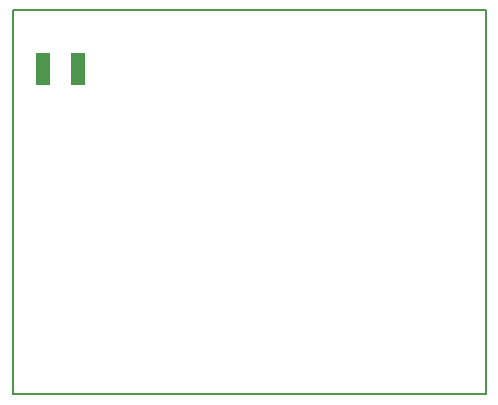
<source format=gbr>
G04 PROTEUS GERBER X2 FILE*
%TF.GenerationSoftware,Labcenter,Proteus,8.6-SP2-Build23525*%
%TF.CreationDate,2021-09-08T15:11:20+00:00*%
%TF.FileFunction,Paste,Top*%
%TF.FilePolarity,Positive*%
%TF.Part,Single*%
%FSLAX45Y45*%
%MOMM*%
G01*
%TA.AperFunction,Material*%
%ADD72R,1.143000X2.692400*%
%TA.AperFunction,Profile*%
%ADD19C,0.203200*%
%TD.AperFunction*%
D72*
X+250000Y+3250000D03*
X+550000Y+3250000D03*
D19*
X+0Y+500000D02*
X+4000000Y+500000D01*
X+4000000Y+3750000D01*
X+0Y+3750000D01*
X+0Y+500000D01*
M02*

</source>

+ + + + +

Task statement
What you return should be the whole listing, word for word, without its pictures.

Solution to the exercise
<source format=gbr>
G04 PROTEUS GERBER X2 FILE*
%TF.GenerationSoftware,Labcenter,Proteus,8.6-SP2-Build23525*%
%TF.CreationDate,2021-09-08T15:11:20+00:00*%
%TF.FileFunction,Paste,Top*%
%TF.FilePolarity,Positive*%
%TF.Part,Single*%
%FSLAX45Y45*%
%MOMM*%
G01*
%TA.AperFunction,Material*%
%ADD72R,1.143000X2.692400*%
%TA.AperFunction,Profile*%
%ADD19C,0.203200*%
%TD.AperFunction*%
D72*
X+250000Y+3250000D03*
X+550000Y+3250000D03*
D19*
X+0Y+500000D02*
X+4000000Y+500000D01*
X+4000000Y+3750000D01*
X+0Y+3750000D01*
X+0Y+500000D01*
M02*

</source>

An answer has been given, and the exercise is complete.